#### WORK REQUEST
The entries below must be reproduced exactly; their pictures are not part of the copy.

::::

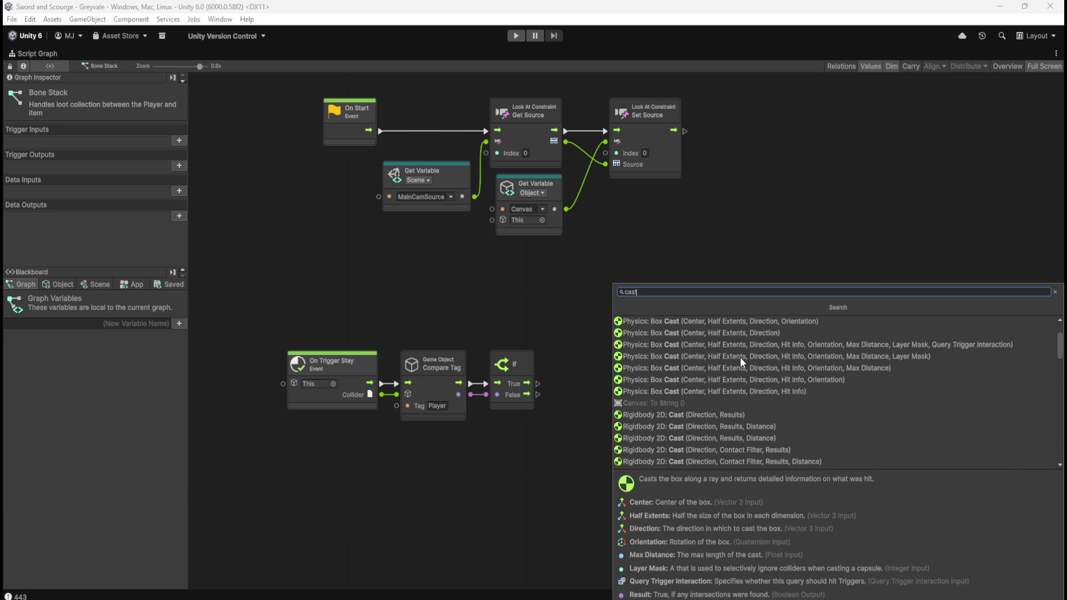
{"action": "scroll", "coordinate": [739, 357], "scroll_direction": "down", "scroll_amount": 2}
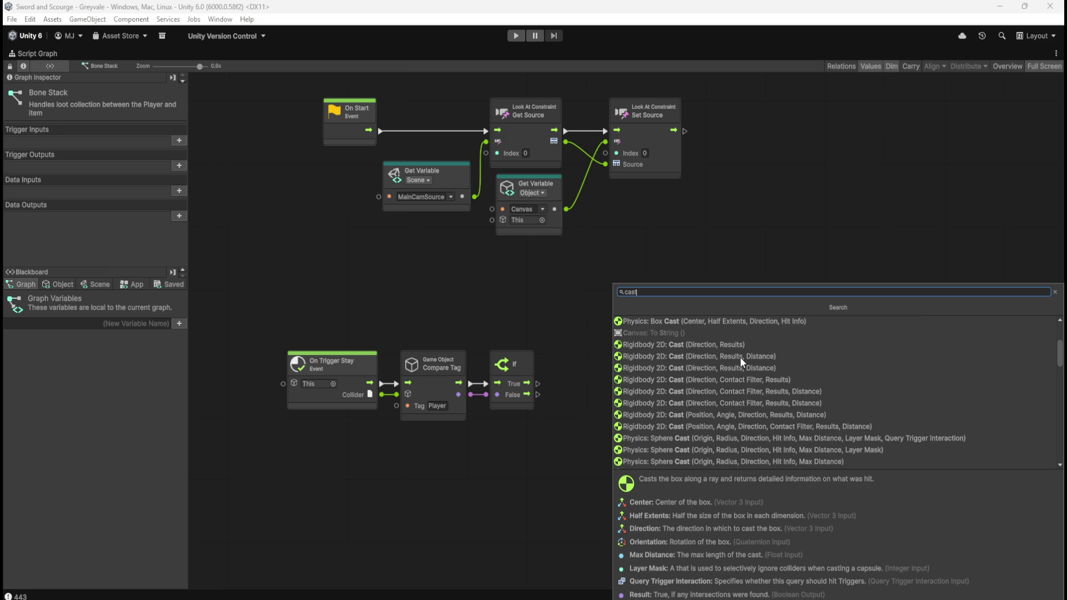
{"action": "scroll", "coordinate": [739, 357], "scroll_direction": "down", "scroll_amount": 1}
{"action": "scroll", "coordinate": [739, 357], "scroll_direction": "down", "scroll_amount": 8}
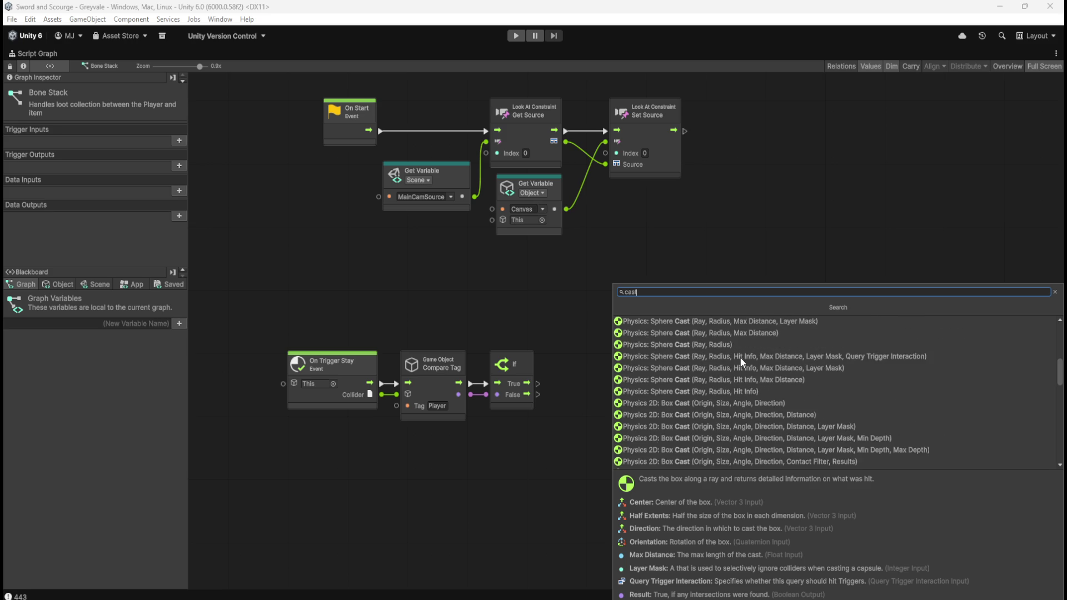
{"action": "scroll", "coordinate": [739, 357], "scroll_direction": "down", "scroll_amount": 5}
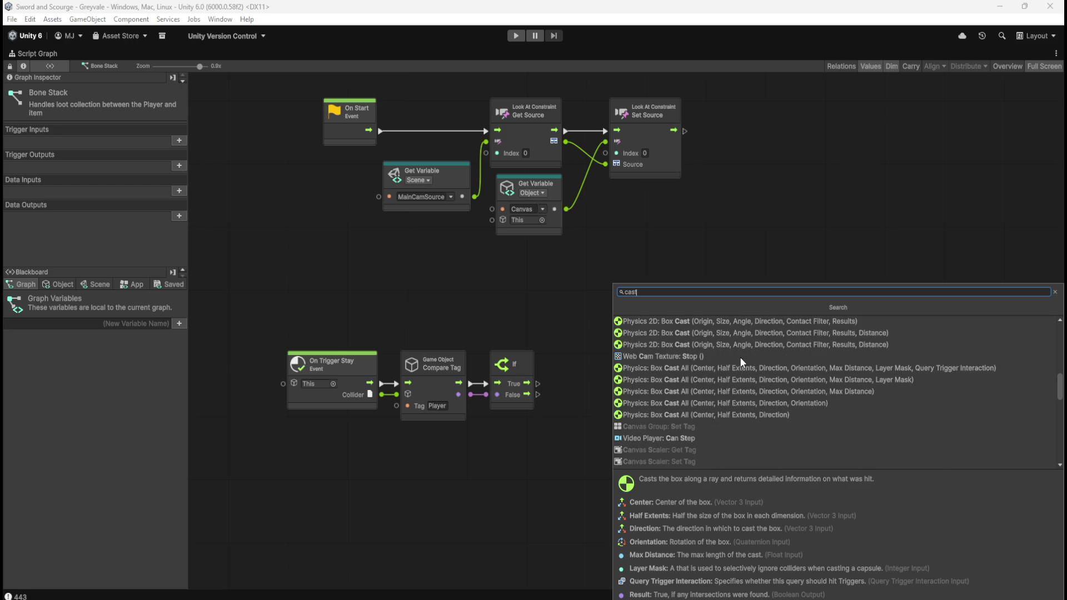
{"action": "scroll", "coordinate": [767, 363], "scroll_direction": "down", "scroll_amount": 5}
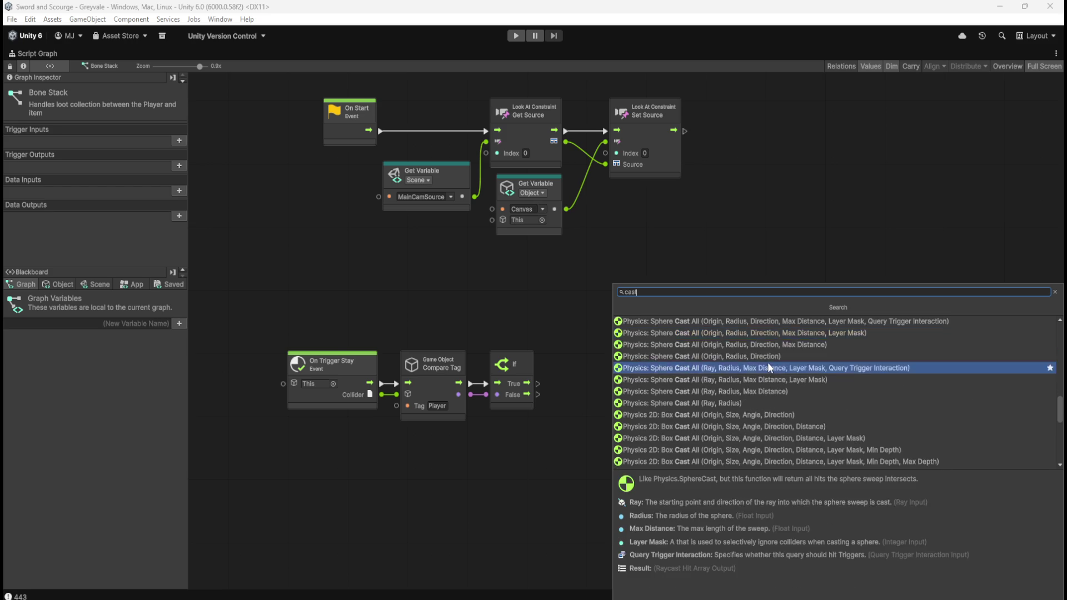
{"action": "scroll", "coordinate": [768, 360], "scroll_direction": "down", "scroll_amount": 5}
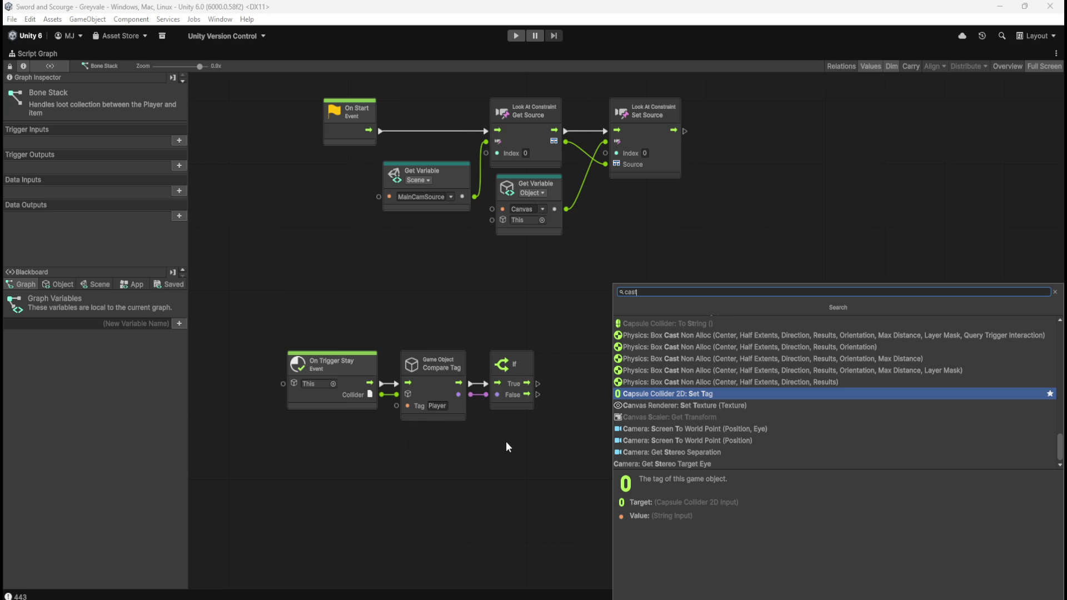
{"action": "left_click", "coordinate": [507, 443]}
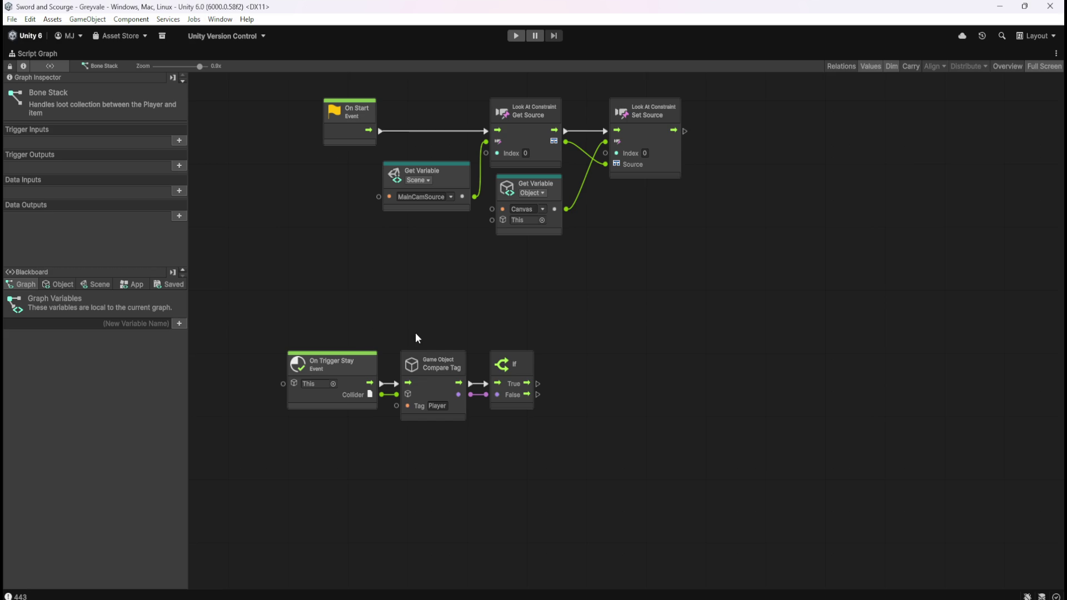
Step: Add an On Trigger Enter event node to the Bone Stack graph
{"action": "right_click", "coordinate": [341, 470]}
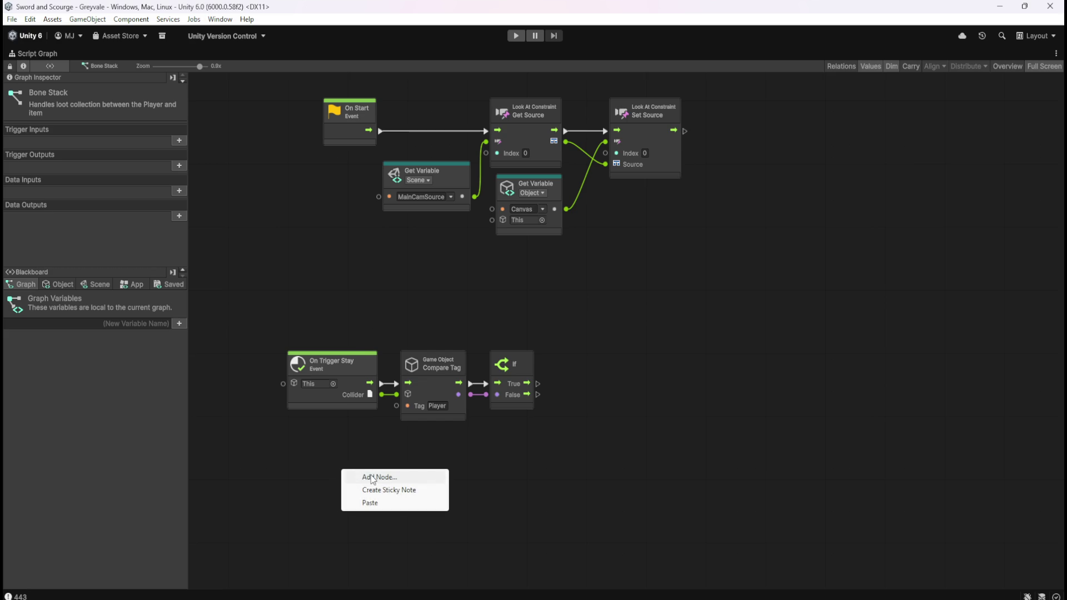
{"action": "left_click", "coordinate": [372, 478]}
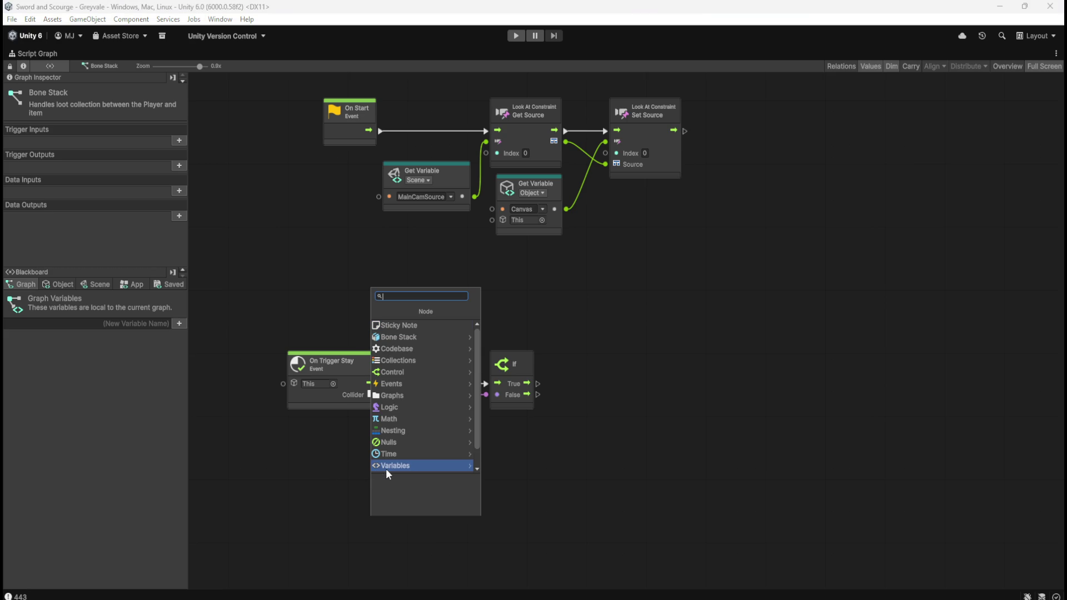
{"action": "type", "text": "trigger"}
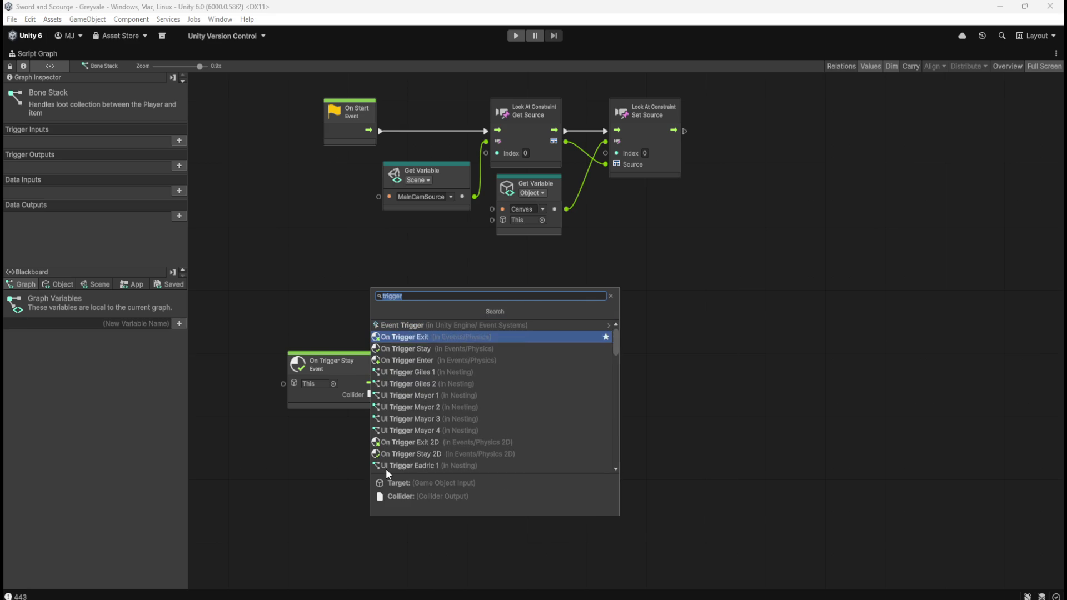
{"action": "key", "text": "Down"}
{"action": "key", "text": "Down"}
{"action": "key", "text": "Return"}
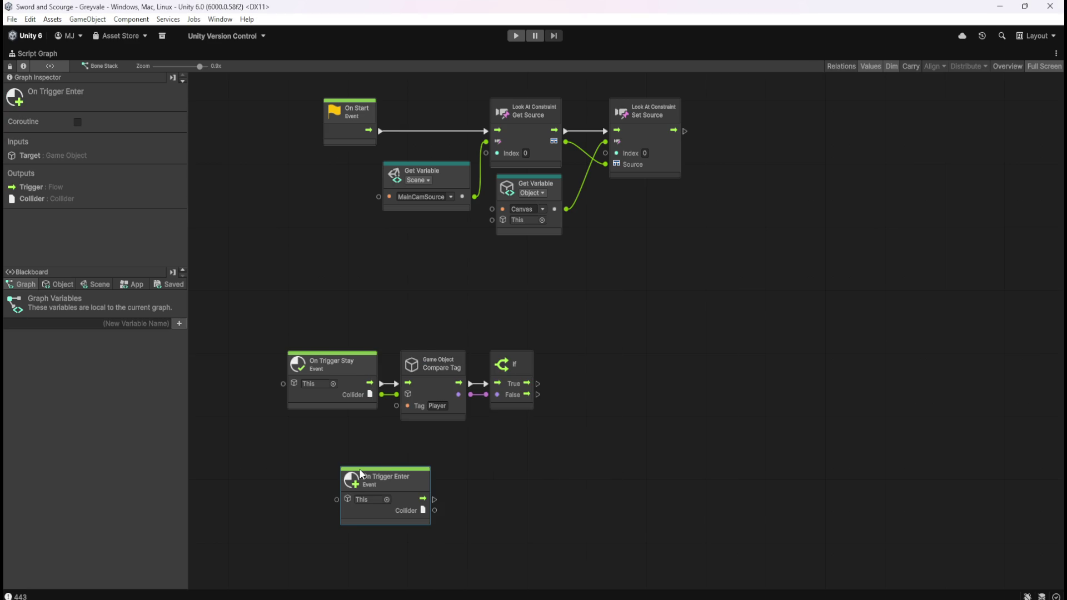
{"action": "left_click", "coordinate": [539, 498]}
{"action": "scroll", "coordinate": [542, 461], "scroll_direction": "down", "scroll_amount": 2}
Step: Add an On Trigger Exit event node and place it below On Trigger Enter
{"action": "right_click", "coordinate": [558, 412]}
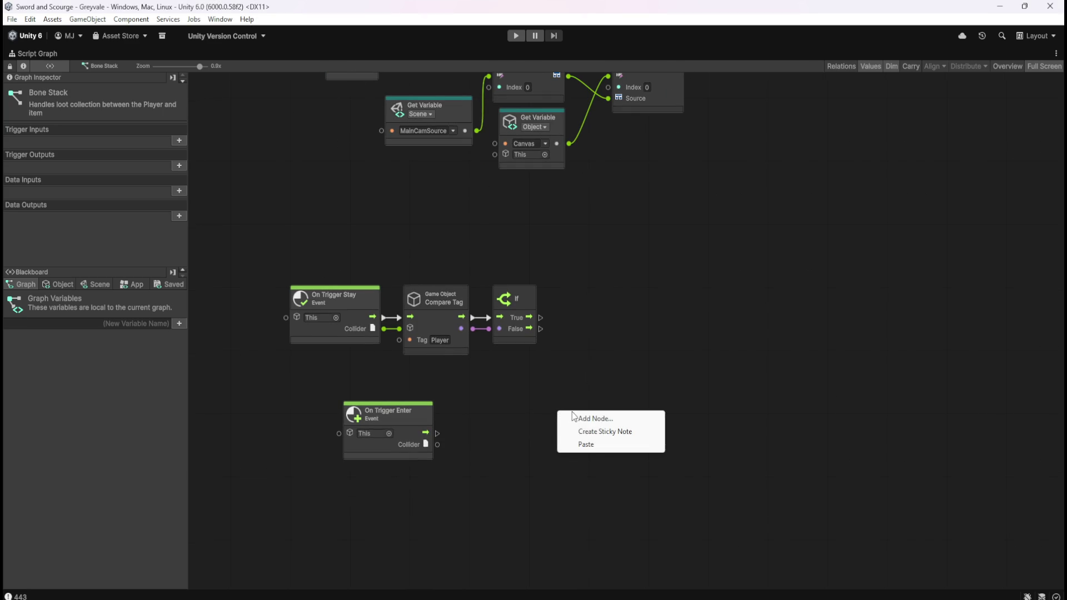
{"action": "left_click", "coordinate": [573, 416]}
{"action": "type", "text": "trigger"}
{"action": "key", "text": "Down"}
{"action": "key", "text": "Return"}
{"action": "mouse_move", "coordinate": [619, 432]}
{"action": "left_mouse_down"}
{"action": "mouse_move", "coordinate": [431, 502]}
{"action": "mouse_move", "coordinate": [419, 530]}
{"action": "left_mouse_up"}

::::

#### EXERCISE RESPONSE
{"action": "scroll", "coordinate": [739, 357], "scroll_direction": "down", "scroll_amount": 2}
{"action": "scroll", "coordinate": [739, 357], "scroll_direction": "down", "scroll_amount": 1}
{"action": "scroll", "coordinate": [739, 357], "scroll_direction": "down", "scroll_amount": 8}
{"action": "scroll", "coordinate": [739, 357], "scroll_direction": "down", "scroll_amount": 5}
{"action": "scroll", "coordinate": [767, 363], "scroll_direction": "down", "scroll_amount": 5}
{"action": "scroll", "coordinate": [768, 360], "scroll_direction": "down", "scroll_amount": 5}
{"action": "left_click", "coordinate": [507, 443]}
Step: Add an On Trigger Enter event node to the Bone Stack graph
{"action": "right_click", "coordinate": [341, 470]}
{"action": "left_click", "coordinate": [372, 478]}
{"action": "type", "text": "trigger"}
{"action": "key", "text": "Down"}
{"action": "key", "text": "Down"}
{"action": "key", "text": "Return"}
{"action": "left_click", "coordinate": [539, 498]}
{"action": "scroll", "coordinate": [542, 461], "scroll_direction": "down", "scroll_amount": 2}
Step: Add an On Trigger Exit event node and place it below On Trigger Enter
{"action": "right_click", "coordinate": [558, 412]}
{"action": "left_click", "coordinate": [573, 416]}
{"action": "type", "text": "trigger"}
{"action": "key", "text": "Down"}
{"action": "key", "text": "Return"}
{"action": "mouse_move", "coordinate": [619, 432]}
{"action": "left_mouse_down"}
{"action": "mouse_move", "coordinate": [431, 502]}
{"action": "mouse_move", "coordinate": [419, 530]}
{"action": "left_mouse_up"}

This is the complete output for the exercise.